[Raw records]
********

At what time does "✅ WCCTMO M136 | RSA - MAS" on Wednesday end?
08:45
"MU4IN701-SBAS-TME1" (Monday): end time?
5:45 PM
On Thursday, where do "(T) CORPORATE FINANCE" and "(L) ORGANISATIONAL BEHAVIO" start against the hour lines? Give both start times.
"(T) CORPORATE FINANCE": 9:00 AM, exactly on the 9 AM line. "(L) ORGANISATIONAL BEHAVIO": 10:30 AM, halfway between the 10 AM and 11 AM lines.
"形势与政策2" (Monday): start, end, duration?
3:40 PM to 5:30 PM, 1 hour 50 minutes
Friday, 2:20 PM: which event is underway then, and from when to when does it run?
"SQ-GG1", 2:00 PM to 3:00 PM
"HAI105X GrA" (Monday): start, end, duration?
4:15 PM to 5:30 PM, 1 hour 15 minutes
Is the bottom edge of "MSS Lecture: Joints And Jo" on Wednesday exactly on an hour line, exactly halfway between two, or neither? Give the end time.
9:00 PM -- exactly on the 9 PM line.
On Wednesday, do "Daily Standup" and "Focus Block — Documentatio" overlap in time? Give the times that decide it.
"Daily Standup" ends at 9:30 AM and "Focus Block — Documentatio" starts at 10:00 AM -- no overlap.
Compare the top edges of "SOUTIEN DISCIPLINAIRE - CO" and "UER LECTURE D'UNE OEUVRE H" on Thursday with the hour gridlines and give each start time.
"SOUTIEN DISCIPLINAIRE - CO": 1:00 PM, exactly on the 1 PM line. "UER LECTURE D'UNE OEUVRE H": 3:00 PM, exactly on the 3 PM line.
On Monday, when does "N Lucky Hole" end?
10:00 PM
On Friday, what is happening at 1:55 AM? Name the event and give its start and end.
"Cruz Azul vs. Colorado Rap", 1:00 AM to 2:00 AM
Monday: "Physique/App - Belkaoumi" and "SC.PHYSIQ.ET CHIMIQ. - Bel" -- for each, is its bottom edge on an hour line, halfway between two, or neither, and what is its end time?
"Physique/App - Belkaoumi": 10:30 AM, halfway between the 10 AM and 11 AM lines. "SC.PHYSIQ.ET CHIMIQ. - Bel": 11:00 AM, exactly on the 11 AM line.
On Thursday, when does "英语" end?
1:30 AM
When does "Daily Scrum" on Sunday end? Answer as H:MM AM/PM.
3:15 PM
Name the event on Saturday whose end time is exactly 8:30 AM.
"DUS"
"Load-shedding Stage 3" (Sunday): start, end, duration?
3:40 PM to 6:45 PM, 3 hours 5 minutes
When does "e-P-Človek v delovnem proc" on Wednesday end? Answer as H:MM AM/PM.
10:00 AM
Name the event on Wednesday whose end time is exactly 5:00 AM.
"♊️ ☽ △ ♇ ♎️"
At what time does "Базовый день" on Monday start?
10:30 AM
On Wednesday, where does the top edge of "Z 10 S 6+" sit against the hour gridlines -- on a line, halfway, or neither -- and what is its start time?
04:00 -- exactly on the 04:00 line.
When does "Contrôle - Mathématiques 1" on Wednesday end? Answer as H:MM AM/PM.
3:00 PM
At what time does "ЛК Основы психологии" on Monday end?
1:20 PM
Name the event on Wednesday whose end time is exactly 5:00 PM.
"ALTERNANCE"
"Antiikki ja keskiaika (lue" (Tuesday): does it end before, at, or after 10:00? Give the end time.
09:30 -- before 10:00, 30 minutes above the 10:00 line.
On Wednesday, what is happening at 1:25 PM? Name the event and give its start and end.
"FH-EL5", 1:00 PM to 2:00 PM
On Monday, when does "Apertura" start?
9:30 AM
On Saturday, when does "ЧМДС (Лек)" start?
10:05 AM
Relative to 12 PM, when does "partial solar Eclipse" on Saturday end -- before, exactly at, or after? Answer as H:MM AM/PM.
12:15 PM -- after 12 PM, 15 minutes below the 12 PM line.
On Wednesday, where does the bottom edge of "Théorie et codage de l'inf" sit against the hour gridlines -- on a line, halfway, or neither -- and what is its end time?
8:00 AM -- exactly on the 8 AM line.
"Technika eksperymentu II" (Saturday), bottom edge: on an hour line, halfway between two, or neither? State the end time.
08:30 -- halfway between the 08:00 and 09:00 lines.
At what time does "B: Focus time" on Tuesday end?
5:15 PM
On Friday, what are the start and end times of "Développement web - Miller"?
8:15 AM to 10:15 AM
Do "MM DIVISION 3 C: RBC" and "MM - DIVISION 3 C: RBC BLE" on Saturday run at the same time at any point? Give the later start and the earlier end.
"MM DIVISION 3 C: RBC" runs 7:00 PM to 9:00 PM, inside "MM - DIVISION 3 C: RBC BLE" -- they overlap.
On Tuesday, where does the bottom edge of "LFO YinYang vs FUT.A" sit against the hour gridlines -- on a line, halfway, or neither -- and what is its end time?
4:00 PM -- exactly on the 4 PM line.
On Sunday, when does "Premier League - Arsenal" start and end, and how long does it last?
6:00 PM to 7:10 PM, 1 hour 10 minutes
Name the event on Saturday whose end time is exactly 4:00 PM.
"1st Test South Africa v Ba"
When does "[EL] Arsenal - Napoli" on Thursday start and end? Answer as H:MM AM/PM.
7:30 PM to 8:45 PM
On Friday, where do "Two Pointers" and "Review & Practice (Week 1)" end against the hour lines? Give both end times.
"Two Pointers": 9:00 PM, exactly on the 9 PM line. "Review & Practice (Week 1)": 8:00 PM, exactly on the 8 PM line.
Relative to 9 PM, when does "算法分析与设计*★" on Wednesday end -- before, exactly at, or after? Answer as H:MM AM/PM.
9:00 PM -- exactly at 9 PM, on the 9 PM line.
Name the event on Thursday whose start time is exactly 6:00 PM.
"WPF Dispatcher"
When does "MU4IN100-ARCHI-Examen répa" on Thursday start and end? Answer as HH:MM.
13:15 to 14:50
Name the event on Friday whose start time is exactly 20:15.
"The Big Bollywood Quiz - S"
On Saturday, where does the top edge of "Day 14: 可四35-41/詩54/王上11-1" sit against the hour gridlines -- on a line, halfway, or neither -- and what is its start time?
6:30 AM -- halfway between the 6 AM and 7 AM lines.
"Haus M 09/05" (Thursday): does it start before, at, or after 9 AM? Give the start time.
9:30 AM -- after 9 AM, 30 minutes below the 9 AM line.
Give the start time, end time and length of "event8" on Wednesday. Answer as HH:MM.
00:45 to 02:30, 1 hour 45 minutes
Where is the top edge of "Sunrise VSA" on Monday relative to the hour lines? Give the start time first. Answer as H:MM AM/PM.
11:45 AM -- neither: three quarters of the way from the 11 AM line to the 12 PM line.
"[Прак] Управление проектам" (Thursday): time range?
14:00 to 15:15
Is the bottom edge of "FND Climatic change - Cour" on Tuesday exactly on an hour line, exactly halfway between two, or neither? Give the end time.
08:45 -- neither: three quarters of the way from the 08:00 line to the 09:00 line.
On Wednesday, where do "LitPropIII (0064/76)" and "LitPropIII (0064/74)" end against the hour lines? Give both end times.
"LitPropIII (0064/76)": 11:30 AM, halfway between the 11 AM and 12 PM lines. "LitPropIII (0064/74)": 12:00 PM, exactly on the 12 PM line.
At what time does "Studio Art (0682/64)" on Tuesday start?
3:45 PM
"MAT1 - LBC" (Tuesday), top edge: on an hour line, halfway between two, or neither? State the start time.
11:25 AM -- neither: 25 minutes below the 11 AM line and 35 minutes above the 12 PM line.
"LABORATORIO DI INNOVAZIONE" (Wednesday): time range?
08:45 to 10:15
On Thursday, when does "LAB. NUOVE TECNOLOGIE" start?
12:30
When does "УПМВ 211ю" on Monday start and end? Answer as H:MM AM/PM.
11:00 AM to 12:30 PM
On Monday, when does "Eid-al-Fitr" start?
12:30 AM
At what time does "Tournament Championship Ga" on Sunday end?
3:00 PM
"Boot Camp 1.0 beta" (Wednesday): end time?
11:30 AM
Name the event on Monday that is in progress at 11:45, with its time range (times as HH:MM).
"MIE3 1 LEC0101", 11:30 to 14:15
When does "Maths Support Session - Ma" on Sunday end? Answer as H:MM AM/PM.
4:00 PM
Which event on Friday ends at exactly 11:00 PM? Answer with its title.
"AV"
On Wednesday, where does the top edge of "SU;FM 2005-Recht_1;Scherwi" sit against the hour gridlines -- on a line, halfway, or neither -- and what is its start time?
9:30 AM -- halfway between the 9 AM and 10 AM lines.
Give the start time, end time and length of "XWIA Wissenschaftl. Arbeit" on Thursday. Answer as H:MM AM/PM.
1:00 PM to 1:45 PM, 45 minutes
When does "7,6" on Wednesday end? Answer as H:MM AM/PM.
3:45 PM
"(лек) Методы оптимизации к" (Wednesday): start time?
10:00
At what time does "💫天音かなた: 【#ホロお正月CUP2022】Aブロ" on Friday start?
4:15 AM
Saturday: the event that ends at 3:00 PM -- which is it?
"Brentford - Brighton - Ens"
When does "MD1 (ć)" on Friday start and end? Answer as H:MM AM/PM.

********

▶ **Short exercise**
Rewrite everything from the line containing "on Monday end?" down to the line containing "08:30 -- halfway", putting "Thursday" wherever "Wednesday" appears and leaving the rest unchanged.

▶ **Complete answer**
At what time does "ЛК Основы психологии" on Monday end?
1:20 PM
Name the event on Thursday whose end time is exactly 5:00 PM.
"ALTERNANCE"
"Antiikki ja keskiaika (lue" (Tuesday): does it end before, at, or after 10:00? Give the end time.
09:30 -- before 10:00, 30 minutes above the 10:00 line.
On Thursday, what is happening at 1:25 PM? Name the event and give its start and end.
"FH-EL5", 1:00 PM to 2:00 PM
On Monday, when does "Apertura" start?
9:30 AM
On Saturday, when does "ЧМДС (Лек)" start?
10:05 AM
Relative to 12 PM, when does "partial solar Eclipse" on Saturday end -- before, exactly at, or after? Answer as H:MM AM/PM.
12:15 PM -- after 12 PM, 15 minutes below the 12 PM line.
On Thursday, where does the bottom edge of "Théorie et codage de l'inf" sit against the hour gridlines -- on a line, halfway, or neither -- and what is its end time?
8:00 AM -- exactly on the 8 AM line.
"Technika eksperymentu II" (Saturday), bottom edge: on an hour line, halfway between two, or neither? State the end time.
08:30 -- halfway between the 08:00 and 09:00 lines.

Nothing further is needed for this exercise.